News Service March 19, 2003

 

Capitalists in Chinese Legislature Speak Out for Property Rights

By CHRISTOPHER

BEIJING, March 11 — Mao warned against "capitalist roaders" overpowering China's revolution. But he perhaps never imagined that actual capitalists would one day press their cause here in his Great Hall of the People.

The presence of more than a hundred of them at the current meeting of the National People's Congress is part of the Communist Party's tightening embrace of the market economy. The assembly is a largely ritual gathering that meets for a fortnight every year to endorse the party leadership's policies. But so far the capitalist representatives have indicated that they will not be meek partners in this marriage of political power and economic muscle.

Since the opening of the Congress on March 5, several groups of pro-business representatives have issued loud public calls for a constitutional amendment to protect private property from arbitrary confiscation and marauding officials.

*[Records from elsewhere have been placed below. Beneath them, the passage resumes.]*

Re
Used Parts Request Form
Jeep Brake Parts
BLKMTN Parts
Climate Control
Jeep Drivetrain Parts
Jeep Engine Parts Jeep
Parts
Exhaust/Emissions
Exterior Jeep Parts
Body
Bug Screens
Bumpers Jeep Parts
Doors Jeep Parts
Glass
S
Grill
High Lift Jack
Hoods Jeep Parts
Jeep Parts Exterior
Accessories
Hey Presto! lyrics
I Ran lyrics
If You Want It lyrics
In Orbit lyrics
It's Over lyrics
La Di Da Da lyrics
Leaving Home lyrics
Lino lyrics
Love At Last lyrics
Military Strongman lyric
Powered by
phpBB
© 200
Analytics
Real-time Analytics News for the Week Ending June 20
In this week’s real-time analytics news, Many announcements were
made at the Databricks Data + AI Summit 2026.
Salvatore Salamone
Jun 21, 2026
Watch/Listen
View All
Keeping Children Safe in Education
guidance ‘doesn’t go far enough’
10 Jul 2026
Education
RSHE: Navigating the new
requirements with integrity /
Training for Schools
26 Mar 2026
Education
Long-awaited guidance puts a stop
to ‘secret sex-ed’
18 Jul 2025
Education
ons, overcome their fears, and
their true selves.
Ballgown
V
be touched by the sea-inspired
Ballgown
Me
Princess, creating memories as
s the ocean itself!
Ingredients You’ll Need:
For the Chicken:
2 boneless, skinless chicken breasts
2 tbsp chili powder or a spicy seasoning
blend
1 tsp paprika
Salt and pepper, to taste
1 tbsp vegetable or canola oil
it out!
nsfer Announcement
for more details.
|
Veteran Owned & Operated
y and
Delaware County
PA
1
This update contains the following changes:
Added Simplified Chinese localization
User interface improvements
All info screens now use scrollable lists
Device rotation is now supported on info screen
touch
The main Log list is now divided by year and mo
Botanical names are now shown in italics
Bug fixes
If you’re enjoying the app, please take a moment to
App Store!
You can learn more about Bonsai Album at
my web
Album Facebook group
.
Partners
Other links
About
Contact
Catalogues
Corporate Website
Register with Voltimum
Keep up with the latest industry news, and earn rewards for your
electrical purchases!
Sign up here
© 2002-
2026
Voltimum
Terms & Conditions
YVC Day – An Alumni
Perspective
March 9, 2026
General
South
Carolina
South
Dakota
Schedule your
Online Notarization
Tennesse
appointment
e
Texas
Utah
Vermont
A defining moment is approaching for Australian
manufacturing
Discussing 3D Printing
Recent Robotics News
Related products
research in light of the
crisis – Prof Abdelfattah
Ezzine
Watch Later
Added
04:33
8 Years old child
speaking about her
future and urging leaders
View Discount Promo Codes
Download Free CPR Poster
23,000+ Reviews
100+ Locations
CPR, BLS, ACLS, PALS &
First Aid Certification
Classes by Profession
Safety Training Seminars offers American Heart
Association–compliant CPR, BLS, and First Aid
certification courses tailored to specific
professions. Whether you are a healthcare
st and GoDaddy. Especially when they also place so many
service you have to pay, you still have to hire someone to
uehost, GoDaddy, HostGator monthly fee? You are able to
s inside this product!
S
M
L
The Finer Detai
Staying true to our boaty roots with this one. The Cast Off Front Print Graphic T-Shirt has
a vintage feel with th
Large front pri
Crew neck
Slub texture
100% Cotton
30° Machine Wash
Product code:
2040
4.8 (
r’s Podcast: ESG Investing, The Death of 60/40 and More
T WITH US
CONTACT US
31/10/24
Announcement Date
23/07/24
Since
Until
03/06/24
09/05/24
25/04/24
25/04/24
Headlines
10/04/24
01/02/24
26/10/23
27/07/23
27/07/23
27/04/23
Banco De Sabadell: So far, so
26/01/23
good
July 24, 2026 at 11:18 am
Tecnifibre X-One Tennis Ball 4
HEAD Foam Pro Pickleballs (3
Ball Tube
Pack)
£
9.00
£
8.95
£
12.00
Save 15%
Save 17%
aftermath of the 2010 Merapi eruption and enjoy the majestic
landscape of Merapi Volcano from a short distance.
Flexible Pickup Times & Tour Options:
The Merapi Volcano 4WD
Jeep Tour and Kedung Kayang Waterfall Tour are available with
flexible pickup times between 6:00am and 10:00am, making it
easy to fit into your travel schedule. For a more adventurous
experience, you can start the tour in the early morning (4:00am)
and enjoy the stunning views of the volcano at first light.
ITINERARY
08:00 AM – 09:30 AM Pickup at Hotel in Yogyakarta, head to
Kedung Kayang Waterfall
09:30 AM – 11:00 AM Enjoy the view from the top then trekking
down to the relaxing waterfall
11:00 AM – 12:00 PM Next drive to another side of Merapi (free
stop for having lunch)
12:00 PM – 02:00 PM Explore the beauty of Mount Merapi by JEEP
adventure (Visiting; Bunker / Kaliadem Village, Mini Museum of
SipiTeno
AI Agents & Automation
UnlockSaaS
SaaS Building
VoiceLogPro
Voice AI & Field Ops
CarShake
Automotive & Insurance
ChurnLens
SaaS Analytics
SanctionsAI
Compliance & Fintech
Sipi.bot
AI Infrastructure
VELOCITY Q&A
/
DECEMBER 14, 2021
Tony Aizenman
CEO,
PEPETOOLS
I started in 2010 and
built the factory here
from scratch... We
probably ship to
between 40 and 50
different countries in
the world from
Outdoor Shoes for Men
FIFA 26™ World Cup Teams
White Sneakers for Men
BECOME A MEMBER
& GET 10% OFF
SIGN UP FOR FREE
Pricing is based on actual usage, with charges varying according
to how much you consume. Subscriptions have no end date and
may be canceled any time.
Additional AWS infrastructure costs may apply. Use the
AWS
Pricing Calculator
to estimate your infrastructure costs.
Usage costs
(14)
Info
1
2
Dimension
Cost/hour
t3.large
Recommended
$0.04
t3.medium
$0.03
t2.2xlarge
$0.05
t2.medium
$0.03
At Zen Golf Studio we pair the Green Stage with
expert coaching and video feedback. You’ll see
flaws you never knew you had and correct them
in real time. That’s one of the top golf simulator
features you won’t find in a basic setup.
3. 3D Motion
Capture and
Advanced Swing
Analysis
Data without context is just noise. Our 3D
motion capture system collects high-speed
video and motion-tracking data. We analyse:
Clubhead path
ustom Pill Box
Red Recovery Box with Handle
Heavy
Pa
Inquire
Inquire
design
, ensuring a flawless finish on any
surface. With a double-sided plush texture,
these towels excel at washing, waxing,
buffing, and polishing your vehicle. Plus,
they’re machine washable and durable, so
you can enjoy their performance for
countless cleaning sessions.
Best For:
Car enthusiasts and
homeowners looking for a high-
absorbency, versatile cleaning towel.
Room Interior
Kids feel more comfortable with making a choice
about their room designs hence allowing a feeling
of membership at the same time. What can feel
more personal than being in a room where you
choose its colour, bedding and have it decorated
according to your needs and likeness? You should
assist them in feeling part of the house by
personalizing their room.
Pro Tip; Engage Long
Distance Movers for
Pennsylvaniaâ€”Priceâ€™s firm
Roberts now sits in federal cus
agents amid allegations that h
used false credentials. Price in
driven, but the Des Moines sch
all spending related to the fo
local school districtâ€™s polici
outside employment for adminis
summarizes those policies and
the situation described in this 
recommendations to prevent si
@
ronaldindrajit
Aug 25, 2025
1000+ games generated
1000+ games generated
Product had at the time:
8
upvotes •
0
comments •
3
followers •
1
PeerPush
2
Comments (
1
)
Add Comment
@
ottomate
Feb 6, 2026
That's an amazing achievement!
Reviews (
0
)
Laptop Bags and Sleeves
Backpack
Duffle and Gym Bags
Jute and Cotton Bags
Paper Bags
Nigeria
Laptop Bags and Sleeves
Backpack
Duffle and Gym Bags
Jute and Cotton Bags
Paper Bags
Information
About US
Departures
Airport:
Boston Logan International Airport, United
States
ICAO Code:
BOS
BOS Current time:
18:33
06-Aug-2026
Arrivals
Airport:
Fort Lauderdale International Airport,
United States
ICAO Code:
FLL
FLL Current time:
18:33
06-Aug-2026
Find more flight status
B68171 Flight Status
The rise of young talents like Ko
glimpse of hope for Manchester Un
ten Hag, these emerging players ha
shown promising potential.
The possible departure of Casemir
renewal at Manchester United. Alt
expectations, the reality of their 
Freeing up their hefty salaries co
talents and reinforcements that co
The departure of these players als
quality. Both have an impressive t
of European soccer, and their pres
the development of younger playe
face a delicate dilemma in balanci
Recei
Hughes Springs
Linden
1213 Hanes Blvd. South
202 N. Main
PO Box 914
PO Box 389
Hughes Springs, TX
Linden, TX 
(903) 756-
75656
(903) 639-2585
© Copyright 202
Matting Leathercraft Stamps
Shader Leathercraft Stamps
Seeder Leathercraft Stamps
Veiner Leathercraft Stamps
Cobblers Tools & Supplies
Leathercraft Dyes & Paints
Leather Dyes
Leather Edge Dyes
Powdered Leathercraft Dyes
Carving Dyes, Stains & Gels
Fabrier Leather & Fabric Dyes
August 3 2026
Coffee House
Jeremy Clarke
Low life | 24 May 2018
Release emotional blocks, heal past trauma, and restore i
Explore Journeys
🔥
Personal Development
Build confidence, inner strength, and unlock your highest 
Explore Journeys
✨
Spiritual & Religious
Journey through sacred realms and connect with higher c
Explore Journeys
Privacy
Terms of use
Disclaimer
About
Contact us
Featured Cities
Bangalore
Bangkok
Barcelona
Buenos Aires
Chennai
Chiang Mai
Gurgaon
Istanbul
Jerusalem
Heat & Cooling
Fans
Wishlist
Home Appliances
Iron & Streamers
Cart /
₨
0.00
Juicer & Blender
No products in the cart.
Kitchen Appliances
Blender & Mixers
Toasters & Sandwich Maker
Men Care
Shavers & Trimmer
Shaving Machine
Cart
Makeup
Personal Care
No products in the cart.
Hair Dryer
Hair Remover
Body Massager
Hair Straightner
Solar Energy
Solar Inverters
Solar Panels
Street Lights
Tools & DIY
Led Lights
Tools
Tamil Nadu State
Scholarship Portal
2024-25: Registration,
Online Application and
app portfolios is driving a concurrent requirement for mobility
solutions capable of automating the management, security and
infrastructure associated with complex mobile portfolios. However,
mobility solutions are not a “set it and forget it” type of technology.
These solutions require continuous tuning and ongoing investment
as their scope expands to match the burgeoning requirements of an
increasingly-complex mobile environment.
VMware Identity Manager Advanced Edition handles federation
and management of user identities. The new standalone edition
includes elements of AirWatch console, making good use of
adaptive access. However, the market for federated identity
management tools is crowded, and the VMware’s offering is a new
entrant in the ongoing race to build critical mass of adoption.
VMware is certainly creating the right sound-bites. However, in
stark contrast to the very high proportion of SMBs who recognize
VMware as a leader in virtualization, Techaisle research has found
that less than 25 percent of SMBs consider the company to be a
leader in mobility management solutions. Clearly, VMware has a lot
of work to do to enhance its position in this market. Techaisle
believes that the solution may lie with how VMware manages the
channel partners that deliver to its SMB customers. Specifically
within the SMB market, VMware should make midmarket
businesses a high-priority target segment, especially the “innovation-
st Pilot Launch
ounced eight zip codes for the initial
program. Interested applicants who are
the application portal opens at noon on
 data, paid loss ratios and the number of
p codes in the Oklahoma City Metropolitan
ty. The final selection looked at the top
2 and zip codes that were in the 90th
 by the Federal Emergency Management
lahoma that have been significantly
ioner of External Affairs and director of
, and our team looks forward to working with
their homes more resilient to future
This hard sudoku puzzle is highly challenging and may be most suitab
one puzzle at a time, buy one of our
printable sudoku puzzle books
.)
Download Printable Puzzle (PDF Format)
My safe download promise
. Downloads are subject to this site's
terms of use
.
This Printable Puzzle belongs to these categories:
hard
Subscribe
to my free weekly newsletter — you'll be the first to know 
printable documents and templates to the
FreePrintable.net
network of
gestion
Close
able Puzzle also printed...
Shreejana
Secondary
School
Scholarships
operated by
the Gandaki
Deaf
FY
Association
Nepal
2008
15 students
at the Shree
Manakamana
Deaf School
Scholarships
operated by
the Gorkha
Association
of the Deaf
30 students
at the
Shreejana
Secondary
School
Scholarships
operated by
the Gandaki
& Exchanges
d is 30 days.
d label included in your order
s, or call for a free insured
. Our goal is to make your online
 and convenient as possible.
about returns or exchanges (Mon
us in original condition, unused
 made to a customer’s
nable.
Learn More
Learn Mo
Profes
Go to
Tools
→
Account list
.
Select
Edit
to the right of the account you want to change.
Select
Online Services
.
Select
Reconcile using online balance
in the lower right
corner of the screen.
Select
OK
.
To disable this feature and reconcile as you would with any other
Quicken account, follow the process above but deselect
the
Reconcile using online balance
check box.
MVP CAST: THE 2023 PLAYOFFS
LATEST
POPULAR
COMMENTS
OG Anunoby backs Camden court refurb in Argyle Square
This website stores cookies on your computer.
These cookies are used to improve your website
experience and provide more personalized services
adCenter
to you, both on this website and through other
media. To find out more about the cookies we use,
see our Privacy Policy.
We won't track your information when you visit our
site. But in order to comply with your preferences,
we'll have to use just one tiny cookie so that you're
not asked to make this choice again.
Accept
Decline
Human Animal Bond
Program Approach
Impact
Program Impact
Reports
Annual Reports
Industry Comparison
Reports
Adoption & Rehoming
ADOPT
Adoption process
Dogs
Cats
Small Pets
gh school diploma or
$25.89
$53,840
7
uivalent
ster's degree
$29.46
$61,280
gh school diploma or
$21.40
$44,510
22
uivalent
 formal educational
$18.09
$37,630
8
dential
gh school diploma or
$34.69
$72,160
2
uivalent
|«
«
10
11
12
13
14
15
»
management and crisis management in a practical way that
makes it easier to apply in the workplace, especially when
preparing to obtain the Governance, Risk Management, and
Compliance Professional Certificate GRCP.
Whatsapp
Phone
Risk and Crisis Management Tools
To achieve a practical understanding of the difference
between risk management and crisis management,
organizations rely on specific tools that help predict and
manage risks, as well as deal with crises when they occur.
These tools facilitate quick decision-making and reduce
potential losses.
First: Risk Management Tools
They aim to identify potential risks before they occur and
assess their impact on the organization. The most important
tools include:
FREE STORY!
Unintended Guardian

The national chamber of private businesses warned the legislature that the lack of secure property rights was forcing investors to send money abroad. The Congress should, it said, "make it clear that property is a citizen's basic right and give state protection to citizens' legitimate private property rights."

A group of 30 legislators from Guangdong, the booming southeastern coastal province, called for a constitutional amendment making private property "sacrosanct and inviolable." Other legislators called for special laws to protect and encourage private businesses. Government officials have made it clear that there will be no such amendment during this year's session.

Several of the business representatives attending said they expected that an amendment would be passed in the next couple of years.

One who lobbied for stronger legal protection of private property was Lou Zhongfu, a building entrepreneur from Zhejiang Province, south of Shanghai. In an interview, he explained that private businesses wanted the long-term security that clearer legal recognition would provide.

He added that representatives from the business world had also lobbied for more favorable policies from the government, especially more bank credit, much of which is currently directed to supporting government-owned factories.

Mr. Lou, 50, a short, rough-hewn man with a junior high school education, parlayed a small rural business into a huge private fortune during the 1990's. Like many other capitalist delegates, he juggles membership of the Communist Party and a distrust of sweeping political change with a robustly hands-off vision of the government's role in the economy.

"The government's functions have to change," Mr. Lou said. "It mustn't dominate and control the market. A private economy needs rule of law, not commands."

There are 133 bosses of private enterprise in the Congress, according to a senior government official. That is a sliver of the total of nearly 3,000 representatives, a great majority of whom are government officials and Communist Party members, but it is nearly three times the number in the last Congress. A new Congress is chosen every five years.

Capitalist legislators are concentrated in China's richest, most influential provinces. One representative at the Congress, Su Zengfu, 62, is the founder and chairman of Supor, a company with 3,800 employees that sold $120 million of pots and rice cookers last year.

"America is strong because its private corporations are strong," Mr. Su said, "and China is inevitably headed in the same direction."